Un soutien de de l’organisme FPInnovations

« La foresterie a changé, avec de nouveaux marchés, de nouvelles technologies et de nouveaux produits à l’échelle internationale. Il faut donc innover pour demeurer concurrentiels », a affirmé le ministre des Ressources naturelles, Zach Churchill. A cet effet, la province travaille avec FPInnovations, l’un des plus grands centres de recherche forestière privés sans but lucratif dans le monde, pour déterminer les options qui s’offrent à l’industrie.

La valorisation du bois en  produits chimiques à l’étude

« Ces projets couvrent un large spectre parmi tous les aspects du secteur forestier, de l’examen de l’impact des lignes directrices de la province en matière de récolte à l’amélioration du rendement des scieries de feuillus et à la conversion du bois en produits biochimiques » a déclaré Pierre Lapointe, directeur de FPInnovations.

L’industrie forestière est un élément fondamental de l’économie de la Nouvelle-Écosse depuis près d’un siècle. En 2012, le secteur forestier employait environ 5200 personnes et exportait plus de 384 millions de dollars canadiens (260 M€) de produits partout dans le monde.

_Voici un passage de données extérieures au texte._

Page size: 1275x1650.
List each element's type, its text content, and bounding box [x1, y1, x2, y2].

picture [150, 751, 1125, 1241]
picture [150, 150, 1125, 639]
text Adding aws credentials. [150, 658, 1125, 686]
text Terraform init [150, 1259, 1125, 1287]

Le secteur subit cependant toujours la pression de la chute de la demande pour le papier journal et les matériaux de construction depuis la crise économique d’il y a cinq ans. En effet, l’usine de Port Hawkesbury a fermé sa chaîne de production de papier journal et fabrique maintenant du papier surcalandré pour catalogues et magazines. L’usine de papier journal de Liverpool a fermé ses portes à la fin de 2012 et est maintenant sous la gouverne d’un consortium public/privé qui développe des possibilités de production d’énergie propre à base de produits de la forêt. L’innovation et l’évolution sont nécessaires pour que le secteur demeure viable. « Oui, l’innovation est risquée et il n’y a pas de garanties. Mais le statu quo n’est pas une option », selon M. Churchill.

Source FPInnovations, centre de soutien de la compétitivité du secteur forestier canadien.